§ Before-and-after object states:
= Beginning of Section =

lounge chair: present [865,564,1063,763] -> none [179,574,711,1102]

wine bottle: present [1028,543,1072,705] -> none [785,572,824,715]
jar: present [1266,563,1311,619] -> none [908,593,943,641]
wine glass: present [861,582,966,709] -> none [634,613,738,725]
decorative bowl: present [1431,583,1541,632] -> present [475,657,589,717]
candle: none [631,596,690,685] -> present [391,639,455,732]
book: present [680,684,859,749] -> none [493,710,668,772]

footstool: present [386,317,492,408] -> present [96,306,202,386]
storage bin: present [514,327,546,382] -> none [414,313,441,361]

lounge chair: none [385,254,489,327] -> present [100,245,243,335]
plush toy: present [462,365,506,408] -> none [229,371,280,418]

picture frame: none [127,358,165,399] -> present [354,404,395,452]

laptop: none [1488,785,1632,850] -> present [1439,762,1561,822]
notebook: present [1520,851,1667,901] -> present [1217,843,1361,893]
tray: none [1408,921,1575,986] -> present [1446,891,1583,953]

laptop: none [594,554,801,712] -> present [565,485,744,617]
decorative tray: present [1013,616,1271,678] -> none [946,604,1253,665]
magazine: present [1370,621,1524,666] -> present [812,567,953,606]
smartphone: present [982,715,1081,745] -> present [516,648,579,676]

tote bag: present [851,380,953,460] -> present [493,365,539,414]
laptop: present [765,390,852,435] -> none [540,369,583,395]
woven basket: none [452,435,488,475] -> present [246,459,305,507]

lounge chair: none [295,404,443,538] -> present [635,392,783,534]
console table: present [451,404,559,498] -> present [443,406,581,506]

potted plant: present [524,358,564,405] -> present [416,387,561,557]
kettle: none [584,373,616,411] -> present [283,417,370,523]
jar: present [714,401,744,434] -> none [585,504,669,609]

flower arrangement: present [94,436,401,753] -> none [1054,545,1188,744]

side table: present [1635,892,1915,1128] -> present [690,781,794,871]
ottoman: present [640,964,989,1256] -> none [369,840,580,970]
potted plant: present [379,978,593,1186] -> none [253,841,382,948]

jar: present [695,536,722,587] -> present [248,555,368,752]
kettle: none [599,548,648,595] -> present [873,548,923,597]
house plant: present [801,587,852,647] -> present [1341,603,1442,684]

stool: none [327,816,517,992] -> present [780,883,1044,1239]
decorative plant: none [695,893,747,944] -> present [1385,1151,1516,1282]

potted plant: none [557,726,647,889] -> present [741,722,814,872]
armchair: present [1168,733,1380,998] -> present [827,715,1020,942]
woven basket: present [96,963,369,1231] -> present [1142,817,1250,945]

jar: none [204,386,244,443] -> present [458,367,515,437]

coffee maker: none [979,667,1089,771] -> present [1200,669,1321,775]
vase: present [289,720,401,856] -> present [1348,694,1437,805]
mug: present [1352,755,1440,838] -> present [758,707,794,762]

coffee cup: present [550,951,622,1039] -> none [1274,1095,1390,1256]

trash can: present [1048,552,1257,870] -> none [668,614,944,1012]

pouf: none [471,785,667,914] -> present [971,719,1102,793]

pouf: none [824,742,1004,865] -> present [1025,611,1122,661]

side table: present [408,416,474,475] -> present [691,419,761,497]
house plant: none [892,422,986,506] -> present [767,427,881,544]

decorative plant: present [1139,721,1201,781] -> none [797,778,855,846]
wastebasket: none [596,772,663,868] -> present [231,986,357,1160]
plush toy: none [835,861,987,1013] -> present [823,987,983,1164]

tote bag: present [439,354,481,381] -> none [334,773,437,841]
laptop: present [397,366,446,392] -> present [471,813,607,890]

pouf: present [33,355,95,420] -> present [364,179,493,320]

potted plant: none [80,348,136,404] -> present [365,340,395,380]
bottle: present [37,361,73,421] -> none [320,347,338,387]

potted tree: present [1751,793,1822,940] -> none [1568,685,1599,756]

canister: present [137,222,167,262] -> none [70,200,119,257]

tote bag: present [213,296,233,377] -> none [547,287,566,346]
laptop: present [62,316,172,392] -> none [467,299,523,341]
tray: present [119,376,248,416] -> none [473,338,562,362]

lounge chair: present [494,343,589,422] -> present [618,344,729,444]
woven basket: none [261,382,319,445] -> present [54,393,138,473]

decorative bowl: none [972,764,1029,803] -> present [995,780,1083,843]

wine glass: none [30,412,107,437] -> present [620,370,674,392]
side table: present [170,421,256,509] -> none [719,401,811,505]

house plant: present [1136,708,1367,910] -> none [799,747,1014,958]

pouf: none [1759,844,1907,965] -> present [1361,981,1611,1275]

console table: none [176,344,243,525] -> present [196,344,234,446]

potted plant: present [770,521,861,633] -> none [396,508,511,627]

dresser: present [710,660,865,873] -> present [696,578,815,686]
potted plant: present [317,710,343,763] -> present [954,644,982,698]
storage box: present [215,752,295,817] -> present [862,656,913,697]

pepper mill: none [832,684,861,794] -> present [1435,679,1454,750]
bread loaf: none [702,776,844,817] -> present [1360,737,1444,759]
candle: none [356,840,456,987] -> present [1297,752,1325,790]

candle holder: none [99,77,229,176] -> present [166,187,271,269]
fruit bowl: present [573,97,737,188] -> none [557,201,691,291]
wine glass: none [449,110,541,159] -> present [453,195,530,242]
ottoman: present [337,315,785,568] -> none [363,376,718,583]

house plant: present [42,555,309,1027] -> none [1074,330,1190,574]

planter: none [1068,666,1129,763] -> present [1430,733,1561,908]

= End of Section =

§ Request: Your answer should be the lines above, from the line containing "decorative tray: present" up to and including the line containing "laptop: present [765,390,852,435]", reproduced exactly and with nothing else.

§ Solution below:
decorative tray: present [1013,616,1271,678] -> none [946,604,1253,665]
magazine: present [1370,621,1524,666] -> present [812,567,953,606]
smartphone: present [982,715,1081,745] -> present [516,648,579,676]

tote bag: present [851,380,953,460] -> present [493,365,539,414]
laptop: present [765,390,852,435] -> none [540,369,583,395]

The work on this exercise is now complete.